Kenya's Moves Toward Democracy Troubled by Drought and Violence
Six month after Western donors linked aid to multiparty reforms, periodic arrests and crackdowns show Moi's reluctance to change
| NAIROBI, KENYA
IT would not have been allowed six months ago.
On a busy sidewalk in the old section of Nairobi, an opposition-party activist stands on a box and harangues the government. A policeman walks by without interfering.
All over Kenya, vendors offer independent local magazines and newspapers carrying headlines that accuse the government of corruption and incompetence.
"Last year we were afraid to talk politics," says a shop employee in a nearby store.
These are a few of the positive signs of this East African country's transition to democracy, which formally started six months ago when President Daniel arap Moi reluctantly legalized opposition parties in response to international aid cutoffs and months of domestic pressure.

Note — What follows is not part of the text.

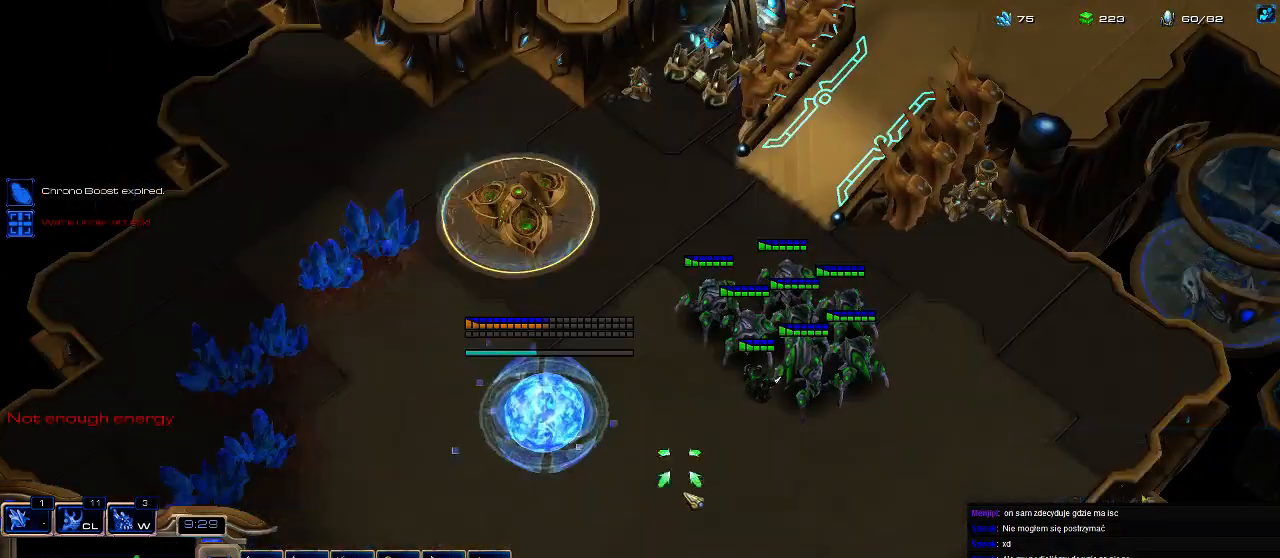
{"keys": ["5", "c"], "events": [[133, "4", "down"], [200, "4", "up"], [233, "4", "down"], [333, "4", "up"], [433, "5", "down"], [500, "c", "down"]]}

But since December, the start-stop liberalization of basic political rights - said here to include freedoms of speech, press, and assembly - has also shown how reluctant an entrenched regime can be to relax its grip on power. Rights curtailed
Kenyan lawyers, women's leaders, and Western diplomats point to telltale signs: periodic arrests of outspoken opposition activists and journalists; bans on open opposition rallies; curbs and opposition branch offices; the failure to establish an independent electoral commission.
"I don't see any change at all," says John Keene, acting vice chairman of the opposition Democratic Party (DP). "The government doesn't seem to have accepted the spirit of multiparty [politics]."
But in a speech May 22 to the Federation of Kenya Employers, Kenyan Attorney General Amos Wako said, "I want to assure the people of Kenya that the government of Kenya is committed to holding free and fair general elections."
One Kenyan offical describes what critics call Moi's uneven record toward reforms as part of the goverment's "teething" process through which it is adapting to multi party politics.
Complicating the political landscape are several factors: Africa's worst drought in 100 years, which has caused extensive crop loss in southern and eastern countries and necessitated large-scale food relief; a flood of refugees fleeing civil war in Sudan, Ethiopia, and Somalia; and increasing ethnic violence in Kenya's western provinces.
Meanwhile, the West has declined to reinstate aid estimated to be worth $800 million, and some Kenyan human rights lawyers say the government will be increasingly hard put to deal with the country's problems.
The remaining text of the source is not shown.